In your article, you give a pointer to an entry in the C FAQ. That entry contains an indirect link to another one which lists some standard formats for (binary) data exchange. That list is of course far from complete because there are many other file formats or network protocols that are more or less standard and can be used to exchange some stuctured data. See also the previous discussions on Advogato about XML (although it is text format and not a binary format, some people have developed binary encodings for XML, which ruins the purpose of that thing but this is another story.)
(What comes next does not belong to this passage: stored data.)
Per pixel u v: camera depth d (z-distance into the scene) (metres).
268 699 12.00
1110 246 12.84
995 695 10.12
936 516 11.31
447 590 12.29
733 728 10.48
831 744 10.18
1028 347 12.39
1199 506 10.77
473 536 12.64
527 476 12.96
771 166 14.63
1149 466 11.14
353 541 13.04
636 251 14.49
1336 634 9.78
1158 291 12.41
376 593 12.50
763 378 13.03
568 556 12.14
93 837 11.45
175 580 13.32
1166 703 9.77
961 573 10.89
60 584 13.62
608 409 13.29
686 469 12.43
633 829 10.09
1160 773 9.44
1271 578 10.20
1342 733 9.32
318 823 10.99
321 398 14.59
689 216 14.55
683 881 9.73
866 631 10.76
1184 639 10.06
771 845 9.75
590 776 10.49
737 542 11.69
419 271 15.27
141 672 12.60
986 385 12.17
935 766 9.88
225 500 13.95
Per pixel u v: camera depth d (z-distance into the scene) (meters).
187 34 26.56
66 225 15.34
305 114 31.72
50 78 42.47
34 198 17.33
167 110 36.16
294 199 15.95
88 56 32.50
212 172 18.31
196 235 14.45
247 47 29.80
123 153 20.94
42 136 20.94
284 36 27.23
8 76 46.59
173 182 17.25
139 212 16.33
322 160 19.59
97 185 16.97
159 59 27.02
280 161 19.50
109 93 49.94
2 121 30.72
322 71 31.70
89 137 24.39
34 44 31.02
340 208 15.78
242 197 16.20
Anyway, when you look at these standards, you will probably think: "Eek! Reading ASN.1 B.E.R. data is awfully slow and complex!". Well... Nothing prevents us from taking a not-too-complex subset of the standard, and writing some routines for loading/saving these files efficiently. The tricks that you describe above (loading data in chunks, etc.) are only some optimizations for reading the data in the fastest way. Of course it is usually not possible to choose a file format that is optimal for all platforms at the same time... But as long as we pick a standard file format that does not prevent these optimizations for the most common case, then that should be enough. Every project would then be free to implement some code for reading/writing these files in the most efficient way on their platform of choice.

And anyway, these optimizations are not necessary most of the time. Taking Moore's law and Murphy's law into account, you will often prefer to have a simple text-based file format instead of a binary file format. The former makes debugging easier, and you will have some problems to debug. Gaining speed is only interesting if you can gain a factor of 10 or more, not a factor of 2. Otherwise, the speed of the processors will be faster by the time you have finished debugging your code.

Not trying to define a standardized new binary file format, posted 7 Apr 2000 at 15:53 UTC by caolan » (Master)

I would certainly look at using existing standards if and when i go to create my own data storage file format (though to be fair I would actually never inflict another file format on the world if there was any possibility I could store it in an existing format). Even perhaps using XML, though we've had the XML discussion in relation to storing data which is inherently not ideal for XML, I shudder to think of all the graphics that will be turned into some sort of uuencoded text so as to be stored embedded inside XML documents for instance.

But my main focus is not about defining a standard mechanism to save binary data for, but a standard mechanism to read existing binary files. A sweet way to make that process simple effective and standardized, through some software tools to do the dirty work.

In particular my main focus is on the filthy world of windows file formats, so I'd like to have a little descriptor language flexible enough to describe some of the microsoft mechanisms that they apply for example in indicating the number of records of varying types in variable length structures

C.

Text files. Text files. Text files., posted 7 Apr 2000 at 16:00 UTC by argent » (Master)

For things that are inherently big binary blobs like PNG or MP3 where tere's a well defined independently implemented binary standard, binary files are OK. Temporary files for big binary hacking programs like geophysical data sets can also get away with binary. Or Oracle...

But yeh, I'd like to echo the previous message. Binary data formats shuld be a last resort. Plain text or XML is always preferred. EPS instead of Acrobat, HTML instead of binary data.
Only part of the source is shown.